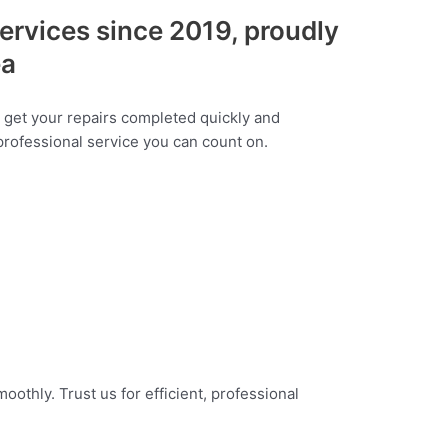
services since 2019, proudly
ea
o get your repairs completed quickly and
 professional service you can count on.
othly. Trust us for efficient, professional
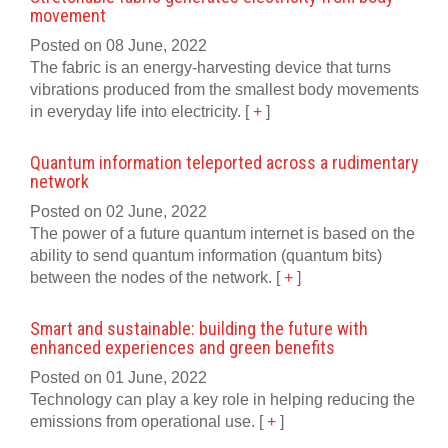
movement
Posted on 08 June, 2022
The fabric is an energy-harvesting device that turns
vibrations produced from the smallest body movements
in everyday life into electricity.
[
+
]
Quantum information teleported across a rudimentary
network
Posted on 02 June, 2022
The power of a future quantum internet is based on the
ability to send quantum information (quantum bits)
between the nodes of the network.
[
+
]
Smart and sustainable: building the future with
enhanced experiences and green benefits
Posted on 01 June, 2022
Technology can play a key role in helping reducing the
emissions from operational use.
[
+
]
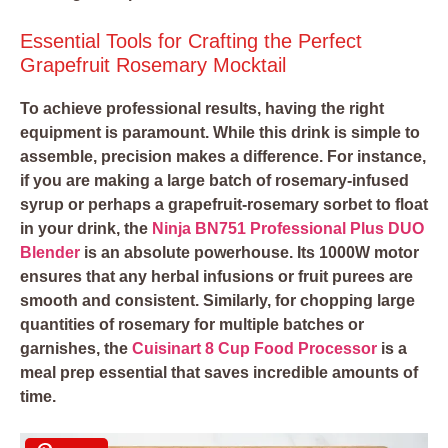
Essential Tools for Crafting the Perfect
Grapefruit Rosemary Mocktail
To achieve professional results, having the right
equipment is paramount. While this drink is simple to
assemble, precision makes a difference. For instance,
if you are making a large batch of rosemary-infused
syrup or perhaps a grapefruit-rosemary sorbet to float
in your drink, the
Ninja BN751 Professional Plus DUO
Blender
is an absolute powerhouse. Its 1000W motor
ensures that any herbal infusions or fruit purees are
smooth and consistent. Similarly, for chopping large
quantities of rosemary for multiple batches or
garnishes, the
Cuisinart 8 Cup Food Processor
is a
meal prep essential that saves incredible amounts of
time.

○ ○ ○

→ **To do**
Looking at the entries above, how many lines contain the word "your"? Answer with the number alone.

→ **Response for this exercise**
2